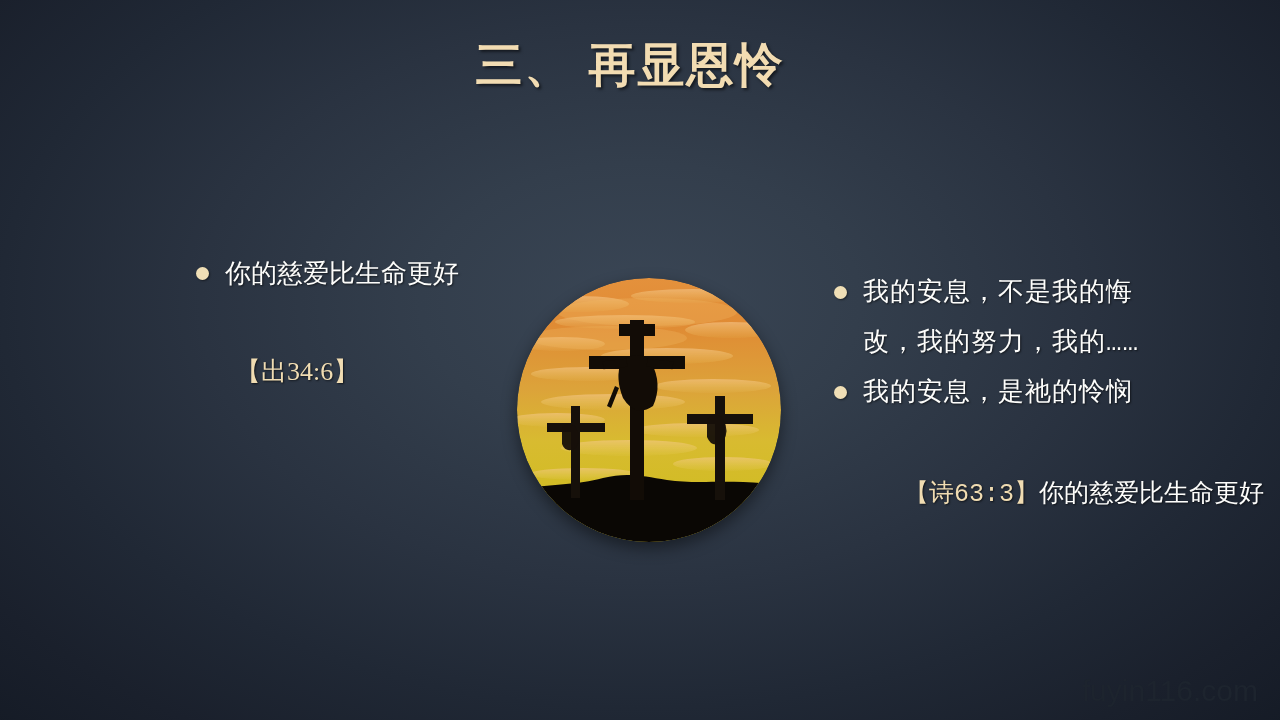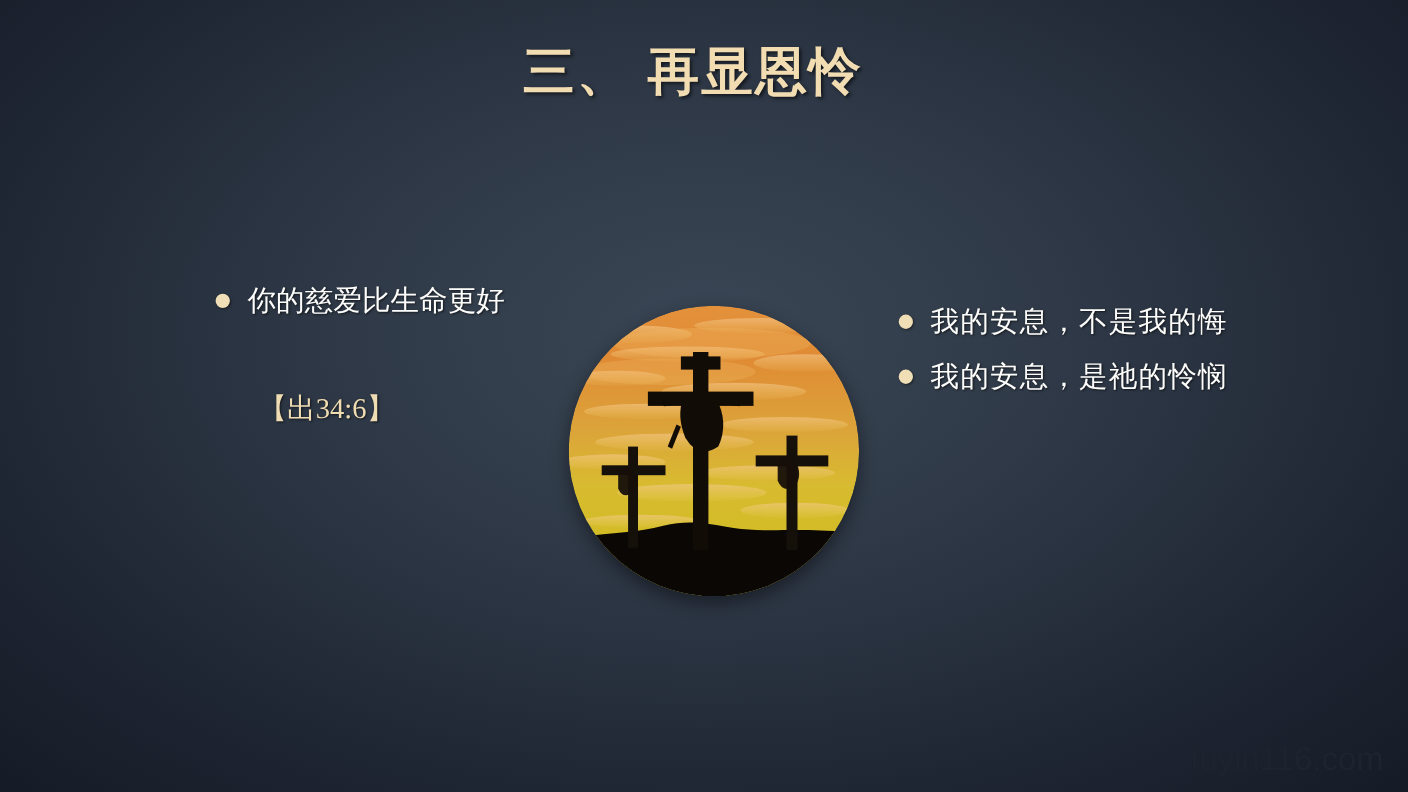--- a/index.html
+++ b/index.html
@@ -93,23 +93,24 @@
     margin-top: 22px;
     text-align: left;
     padding-right: 22px;
     font-size: 26px;
     line-height: 34px;
     white-space: pre;
   }
 
   
   #right-block {
-    left: 817px;
+    left: 834px;
     top: 268px;
     width: 330px;
+    font-family: Liberation Mono, monospace;
   }
 
   #right-block .bullet-text { letter-spacing: 1px; }
 
   #right-citation {
     margin-top: 26px;
     margin-left: -20px;
     font-size: 25px;
     line-height: 34px;
     white-space: pre;
@@ -241,23 +242,30 @@
     </svg>
   </div>
 
   <div id="right-block" class="text-block">
 
     <div class="bullet-line">
       <span class="bullet-dot"></span>
       <span class="bullet-text">我的安息，不是我的悔</span>
     </div>
 
+    <div class="bullet-line">
+      <span class="bullet-dot hidden"></span>
+      <span class="bullet-text">改，我的努力，我的……</span>
+    </div>
 
     <div class="bullet-line">
       <span class="bullet-dot"></span>
       <span class="bullet-text">我的安息，是祂的怜悯</span>
     </div>
 
+    <div id="right-citation">
+      <span class="ref-mark">【诗63:3】</span><span class="ref-rest">你的慈爱比生命更好</span>
+    </div>
   </div>
 
   <div id="watermark">fuyin116.com</div>
 
 </div>
 
 </body></html>

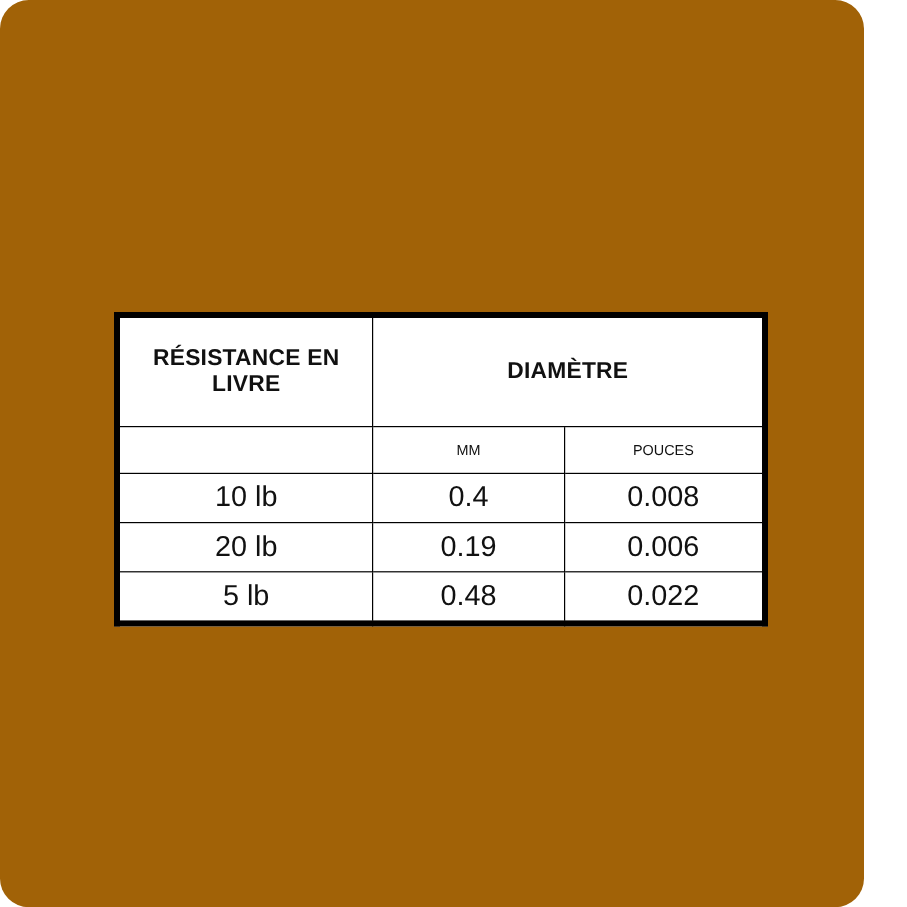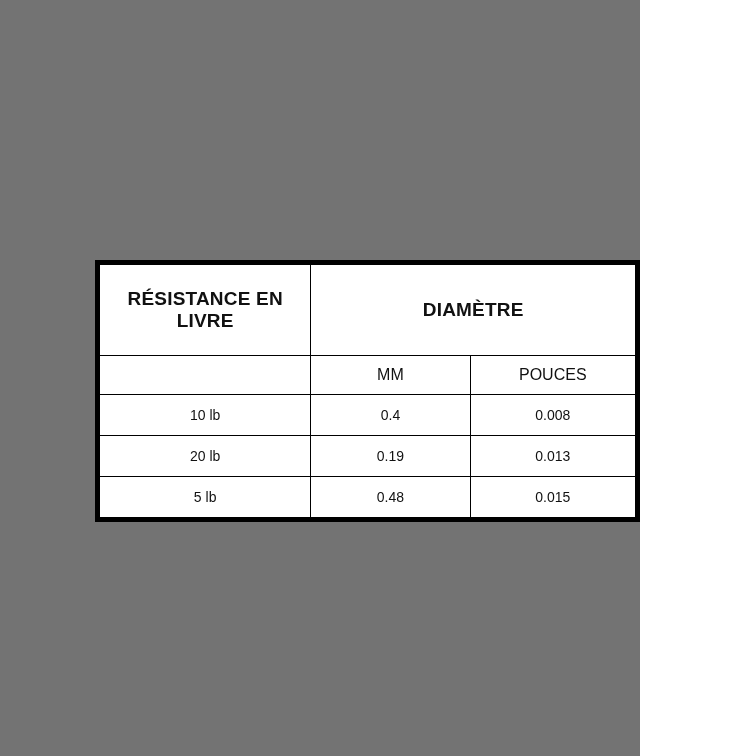--- a/index.html
+++ b/index.html
@@ -8,23 +8,24 @@
   }
   body {
     width: 756px;
     height: 756px;
     background: #ffffff;
     font-family: "Liberation Sans", sans-serif;
     overflow: hidden;
   }
   .page {
     position: relative;
-    width: 640px;
+    width: 720px;
     height: 756px;
-    background: #737373;
+    background: #a16207;
+    border-radius: 24px;
   }
   .table-wrap {
     position: absolute;
     left: 95px;
     top: 260px;
     width: 545px;
   }
   table.spec-table {
     width: 100%;
     border-collapse: collapse;
@@ -52,29 +53,29 @@
     font-weight: bold;
     font-size: 19px;
     letter-spacing: 0.2px;
   }
   tr.head-row td.head-left {
     border-right: 1px solid #000000;
   }
   
   tr.sub-row td {
     height: 38px;
-    font-size: 16px;
+    font-size: 12px;
     font-weight: normal;
   }
   tr.sub-row td.blank {
     border-right: 1px solid #000000;
   }
   tr.data-row td {
     height: 40px;
-    font-size: 14px;
+    font-size: 24px;
   }
   .cell-inner {
     display: flex;
     align-items: center;
     justify-content: center;
     height: 100%;
     width: 100%;
   }
 </style>
 </head>
@@ -120,30 +121,30 @@
           </td>
         </tr>
         <tr class="data-row">
           <td>
             <div class="cell-inner">20 lb</div>
           </td>
           <td>
             <div class="cell-inner">0.19</div>
           </td>
           <td>
-            <div class="cell-inner">0.013</div>
+            <div class="cell-inner">0.006</div>
           </td>
         </tr>
         <tr class="data-row">
           <td>
             <div class="cell-inner">5 lb</div>
           </td>
           <td>
             <div class="cell-inner">0.48</div>
           </td>
           <td>
-            <div class="cell-inner">0.015</div>
+            <div class="cell-inner">0.022</div>
           </td>
         </tr>
       </tbody>
     </table>
   </div>
 </div>
 
 </body></html>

========

To complete the exercise, return the listing above exactly and omit its pictures.

■ OUTPUT OF THE TASK
--- a/index.html
+++ b/index.html
@@ -93,23 +93,24 @@
     margin-top: 22px;
     text-align: left;
     padding-right: 22px;
     font-size: 26px;
     line-height: 34px;
     white-space: pre;
   }
 
   
   #right-block {
-    left: 817px;
+    left: 834px;
     top: 268px;
     width: 330px;
+    font-family: Liberation Mono, monospace;
   }
 
   #right-block .bullet-text { letter-spacing: 1px; }
 
   #right-citation {
     margin-top: 26px;
     margin-left: -20px;
     font-size: 25px;
     line-height: 34px;
     white-space: pre;
@@ -241,23 +242,30 @@
     </svg>
   </div>
 
   <div id="right-block" class="text-block">
 
     <div class="bullet-line">
       <span class="bullet-dot"></span>
       <span class="bullet-text">我的安息，不是我的悔</span>
     </div>
 
+    <div class="bullet-line">
+      <span class="bullet-dot hidden"></span>
+      <span class="bullet-text">改，我的努力，我的……</span>
+    </div>
 
     <div class="bullet-line">
       <span class="bullet-dot"></span>
       <span class="bullet-text">我的安息，是祂的怜悯</span>
     </div>
 
+    <div id="right-citation">
+      <span class="ref-mark">【诗63:3】</span><span class="ref-rest">你的慈爱比生命更好</span>
+    </div>
   </div>
 
   <div id="watermark">fuyin116.com</div>
 
 </div>
 
 </body></html>

--- a/index.html
+++ b/index.html
@@ -8,23 +8,24 @@
   }
   body {
     width: 756px;
     height: 756px;
     background: #ffffff;
     font-family: "Liberation Sans", sans-serif;
     overflow: hidden;
   }
   .page {
     position: relative;
-    width: 640px;
+    width: 720px;
     height: 756px;
-    background: #737373;
+    background: #a16207;
+    border-radius: 24px;
   }
   .table-wrap {
     position: absolute;
     left: 95px;
     top: 260px;
     width: 545px;
   }
   table.spec-table {
     width: 100%;
     border-collapse: collapse;
@@ -52,29 +53,29 @@
     font-weight: bold;
     font-size: 19px;
     letter-spacing: 0.2px;
   }
   tr.head-row td.head-left {
     border-right: 1px solid #000000;
   }
   
   tr.sub-row td {
     height: 38px;
-    font-size: 16px;
+    font-size: 12px;
     font-weight: normal;
   }
   tr.sub-row td.blank {
     border-right: 1px solid #000000;
   }
   tr.data-row td {
     height: 40px;
-    font-size: 14px;
+    font-size: 24px;
   }
   .cell-inner {
     display: flex;
     align-items: center;
     justify-content: center;
     height: 100%;
     width: 100%;
   }
 </style>
 </head>
@@ -120,30 +121,30 @@
           </td>
         </tr>
         <tr class="data-row">
           <td>
             <div class="cell-inner">20 lb</div>
           </td>
           <td>
             <div class="cell-inner">0.19</div>
           </td>
           <td>
-            <div class="cell-inner">0.013</div>
+            <div class="cell-inner">0.006</div>
           </td>
         </tr>
         <tr class="data-row">
           <td>
             <div class="cell-inner">5 lb</div>
           </td>
           <td>
             <div class="cell-inner">0.48</div>
           </td>
           <td>
-            <div class="cell-inner">0.015</div>
+            <div class="cell-inner">0.022</div>
           </td>
         </tr>
       </tbody>
     </table>
   </div>
 </div>
 
 </body></html>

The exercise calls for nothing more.